Pictures with circuit source files
*-*-*

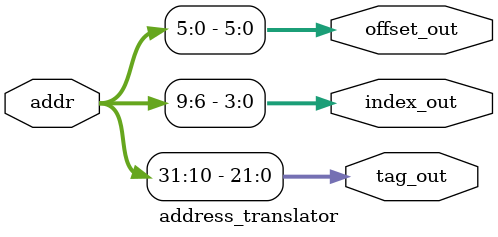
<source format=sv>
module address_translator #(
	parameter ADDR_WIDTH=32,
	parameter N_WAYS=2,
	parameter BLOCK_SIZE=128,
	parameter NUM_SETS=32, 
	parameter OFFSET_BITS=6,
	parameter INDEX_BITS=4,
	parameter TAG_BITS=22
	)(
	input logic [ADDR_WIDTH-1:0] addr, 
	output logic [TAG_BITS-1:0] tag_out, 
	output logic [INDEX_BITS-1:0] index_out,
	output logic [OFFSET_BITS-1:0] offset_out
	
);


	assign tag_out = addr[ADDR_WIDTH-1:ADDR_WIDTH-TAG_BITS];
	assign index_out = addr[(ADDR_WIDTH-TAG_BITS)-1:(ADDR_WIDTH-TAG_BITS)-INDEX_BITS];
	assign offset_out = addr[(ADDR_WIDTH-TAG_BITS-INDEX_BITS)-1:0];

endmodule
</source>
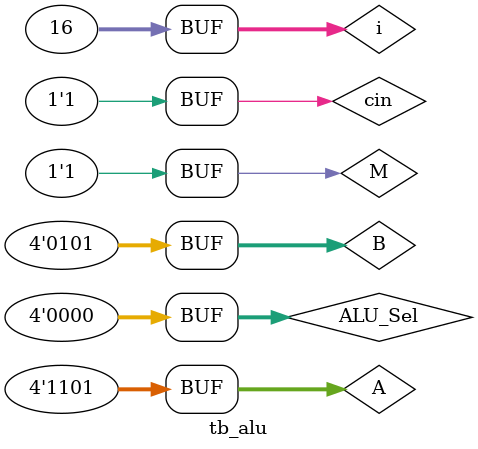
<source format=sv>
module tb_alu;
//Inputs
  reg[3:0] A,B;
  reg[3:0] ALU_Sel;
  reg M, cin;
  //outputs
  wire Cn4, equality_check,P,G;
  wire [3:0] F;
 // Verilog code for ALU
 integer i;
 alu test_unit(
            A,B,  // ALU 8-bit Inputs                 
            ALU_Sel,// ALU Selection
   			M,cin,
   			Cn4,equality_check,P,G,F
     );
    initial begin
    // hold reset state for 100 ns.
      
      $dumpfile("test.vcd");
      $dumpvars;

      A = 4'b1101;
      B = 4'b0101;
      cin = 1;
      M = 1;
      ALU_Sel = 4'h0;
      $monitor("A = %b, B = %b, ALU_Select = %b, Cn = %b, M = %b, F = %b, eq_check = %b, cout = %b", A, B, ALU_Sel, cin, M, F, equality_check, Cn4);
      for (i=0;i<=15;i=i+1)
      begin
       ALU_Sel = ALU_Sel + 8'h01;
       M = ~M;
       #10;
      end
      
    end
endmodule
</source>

*-*-*

All lines of the entries above where "parameter" turns up should be reported.

→ **Completed task**
	parameter ADDR_WIDTH=32,
	parameter N_WAYS=2,
	parameter BLOCK_SIZE=128,
	parameter NUM_SETS=32, 
	parameter OFFSET_BITS=6,
	parameter INDEX_BITS=4,
	parameter TAG_BITS=22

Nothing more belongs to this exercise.